START DATA FOR THE TASK

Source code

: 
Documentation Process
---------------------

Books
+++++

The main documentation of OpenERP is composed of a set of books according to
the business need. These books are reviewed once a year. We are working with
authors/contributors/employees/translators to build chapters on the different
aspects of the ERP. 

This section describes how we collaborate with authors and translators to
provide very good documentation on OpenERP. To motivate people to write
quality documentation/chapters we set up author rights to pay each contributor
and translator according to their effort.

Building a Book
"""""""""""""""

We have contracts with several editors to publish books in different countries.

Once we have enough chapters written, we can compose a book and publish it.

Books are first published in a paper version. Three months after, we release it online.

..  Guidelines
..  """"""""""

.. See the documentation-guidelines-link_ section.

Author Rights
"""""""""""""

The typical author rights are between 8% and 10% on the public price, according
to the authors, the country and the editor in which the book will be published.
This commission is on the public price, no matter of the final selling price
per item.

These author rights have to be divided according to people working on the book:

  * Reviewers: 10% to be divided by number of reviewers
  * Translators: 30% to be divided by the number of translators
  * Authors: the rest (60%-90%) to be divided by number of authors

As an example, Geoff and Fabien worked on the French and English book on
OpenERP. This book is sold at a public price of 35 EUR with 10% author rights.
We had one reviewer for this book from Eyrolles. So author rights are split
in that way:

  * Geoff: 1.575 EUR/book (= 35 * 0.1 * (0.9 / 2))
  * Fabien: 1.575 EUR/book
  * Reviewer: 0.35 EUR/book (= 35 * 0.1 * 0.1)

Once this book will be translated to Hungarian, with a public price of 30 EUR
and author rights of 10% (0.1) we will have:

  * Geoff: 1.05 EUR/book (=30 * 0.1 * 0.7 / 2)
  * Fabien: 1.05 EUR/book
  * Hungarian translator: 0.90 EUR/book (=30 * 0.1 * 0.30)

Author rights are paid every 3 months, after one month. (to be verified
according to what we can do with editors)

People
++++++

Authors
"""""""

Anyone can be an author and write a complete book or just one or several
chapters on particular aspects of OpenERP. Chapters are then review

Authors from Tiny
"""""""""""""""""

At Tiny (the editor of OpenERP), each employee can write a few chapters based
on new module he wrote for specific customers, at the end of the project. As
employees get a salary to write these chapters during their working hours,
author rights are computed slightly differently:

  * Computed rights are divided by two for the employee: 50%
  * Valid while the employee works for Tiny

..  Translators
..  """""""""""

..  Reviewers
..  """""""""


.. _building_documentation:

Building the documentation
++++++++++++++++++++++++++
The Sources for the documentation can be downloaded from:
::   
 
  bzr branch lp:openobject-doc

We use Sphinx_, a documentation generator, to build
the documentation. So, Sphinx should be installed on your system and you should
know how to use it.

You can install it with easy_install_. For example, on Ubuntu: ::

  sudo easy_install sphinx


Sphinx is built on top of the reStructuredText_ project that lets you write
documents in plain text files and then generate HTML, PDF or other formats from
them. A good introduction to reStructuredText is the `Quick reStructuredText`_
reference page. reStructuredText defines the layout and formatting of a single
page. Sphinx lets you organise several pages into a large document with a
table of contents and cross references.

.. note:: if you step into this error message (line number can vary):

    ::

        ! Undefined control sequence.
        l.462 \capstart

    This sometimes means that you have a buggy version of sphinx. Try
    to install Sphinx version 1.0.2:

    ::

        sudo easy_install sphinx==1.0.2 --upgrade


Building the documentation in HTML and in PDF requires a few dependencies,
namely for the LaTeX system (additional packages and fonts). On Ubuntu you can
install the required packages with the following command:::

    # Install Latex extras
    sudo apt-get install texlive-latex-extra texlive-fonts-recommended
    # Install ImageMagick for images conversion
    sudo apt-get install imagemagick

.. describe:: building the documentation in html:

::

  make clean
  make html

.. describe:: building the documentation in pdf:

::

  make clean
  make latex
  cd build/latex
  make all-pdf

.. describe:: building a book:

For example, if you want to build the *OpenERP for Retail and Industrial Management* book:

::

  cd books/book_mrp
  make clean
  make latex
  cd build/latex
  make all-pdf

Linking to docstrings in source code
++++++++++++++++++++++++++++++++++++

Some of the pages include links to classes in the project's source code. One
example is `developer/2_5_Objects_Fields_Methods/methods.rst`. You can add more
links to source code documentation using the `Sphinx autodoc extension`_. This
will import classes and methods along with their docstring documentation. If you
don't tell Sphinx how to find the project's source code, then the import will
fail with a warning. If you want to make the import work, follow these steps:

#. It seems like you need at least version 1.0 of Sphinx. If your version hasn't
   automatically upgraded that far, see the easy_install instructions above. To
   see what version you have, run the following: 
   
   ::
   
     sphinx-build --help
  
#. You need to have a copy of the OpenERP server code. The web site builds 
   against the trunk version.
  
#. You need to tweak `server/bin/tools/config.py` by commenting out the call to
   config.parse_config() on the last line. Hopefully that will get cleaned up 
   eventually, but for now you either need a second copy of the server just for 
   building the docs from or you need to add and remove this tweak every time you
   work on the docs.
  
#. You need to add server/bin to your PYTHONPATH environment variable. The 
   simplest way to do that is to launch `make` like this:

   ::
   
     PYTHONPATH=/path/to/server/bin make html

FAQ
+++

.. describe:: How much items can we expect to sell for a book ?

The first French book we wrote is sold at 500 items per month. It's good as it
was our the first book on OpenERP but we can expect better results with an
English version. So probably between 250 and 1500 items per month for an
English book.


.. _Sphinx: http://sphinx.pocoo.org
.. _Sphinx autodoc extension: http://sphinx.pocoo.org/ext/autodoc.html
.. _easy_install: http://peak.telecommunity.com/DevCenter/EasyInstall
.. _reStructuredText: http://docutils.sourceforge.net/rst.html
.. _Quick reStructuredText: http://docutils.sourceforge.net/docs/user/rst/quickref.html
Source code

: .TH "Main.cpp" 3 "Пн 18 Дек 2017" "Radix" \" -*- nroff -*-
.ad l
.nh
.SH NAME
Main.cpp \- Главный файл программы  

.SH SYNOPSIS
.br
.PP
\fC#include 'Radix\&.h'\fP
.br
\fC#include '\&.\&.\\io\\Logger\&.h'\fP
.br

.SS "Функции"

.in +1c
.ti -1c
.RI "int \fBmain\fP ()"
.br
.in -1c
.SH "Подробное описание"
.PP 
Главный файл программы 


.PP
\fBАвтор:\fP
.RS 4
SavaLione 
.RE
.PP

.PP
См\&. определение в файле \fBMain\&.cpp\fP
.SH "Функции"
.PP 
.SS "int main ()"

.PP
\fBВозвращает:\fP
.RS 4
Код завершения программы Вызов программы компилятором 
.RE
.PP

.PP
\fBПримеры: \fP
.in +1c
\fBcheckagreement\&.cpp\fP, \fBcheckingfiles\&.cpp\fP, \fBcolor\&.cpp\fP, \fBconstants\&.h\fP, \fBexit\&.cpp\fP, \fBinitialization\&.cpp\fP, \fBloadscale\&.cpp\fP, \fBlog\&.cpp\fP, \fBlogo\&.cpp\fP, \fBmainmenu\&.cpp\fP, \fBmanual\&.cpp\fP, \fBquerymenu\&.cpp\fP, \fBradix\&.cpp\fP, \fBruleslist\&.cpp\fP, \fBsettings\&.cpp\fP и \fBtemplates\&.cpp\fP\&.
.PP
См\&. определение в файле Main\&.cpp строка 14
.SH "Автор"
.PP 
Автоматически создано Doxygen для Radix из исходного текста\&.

END DATA FOR THE TASK

- [PROBLEM TO SOLVE]
Each line from the first line of the listing through the line containing "according to what we can do with editors)" must be set down exactly; no other line belongs in the answer.

- [SOLVED EXERCISE]
Source code

: 
Documentation Process
---------------------

Books
+++++

The main documentation of OpenERP is composed of a set of books according to
the business need. These books are reviewed once a year. We are working with
authors/contributors/employees/translators to build chapters on the different
aspects of the ERP. 

This section describes how we collaborate with authors and translators to
provide very good documentation on OpenERP. To motivate people to write
quality documentation/chapters we set up author rights to pay each contributor
and translator according to their effort.

Building a Book
"""""""""""""""

We have contracts with several editors to publish books in different countries.

Once we have enough chapters written, we can compose a book and publish it.

Books are first published in a paper version. Three months after, we release it online.

..  Guidelines
..  """"""""""

.. See the documentation-guidelines-link_ section.

Author Rights
"""""""""""""

The typical author rights are between 8% and 10% on the public price, according
to the authors, the country and the editor in which the book will be published.
This commission is on the public price, no matter of the final selling price
per item.

These author rights have to be divided according to people working on the book:

  * Reviewers: 10% to be divided by number of reviewers
  * Translators: 30% to be divided by the number of translators
  * Authors: the rest (60%-90%) to be divided by number of authors

As an example, Geoff and Fabien worked on the French and English book on
OpenERP. This book is sold at a public price of 35 EUR with 10% author rights.
We had one reviewer for this book from Eyrolles. So author rights are split
in that way:

  * Geoff: 1.575 EUR/book (= 35 * 0.1 * (0.9 / 2))
  * Fabien: 1.575 EUR/book
  * Reviewer: 0.35 EUR/book (= 35 * 0.1 * 0.1)

Once this book will be translated to Hungarian, with a public price of 30 EUR
and author rights of 10% (0.1) we will have:

  * Geoff: 1.05 EUR/book (=30 * 0.1 * 0.7 / 2)
  * Fabien: 1.05 EUR/book
  * Hungarian translator: 0.90 EUR/book (=30 * 0.1 * 0.30)

Author rights are paid every 3 months, after one month. (to be verified
according to what we can do with editors)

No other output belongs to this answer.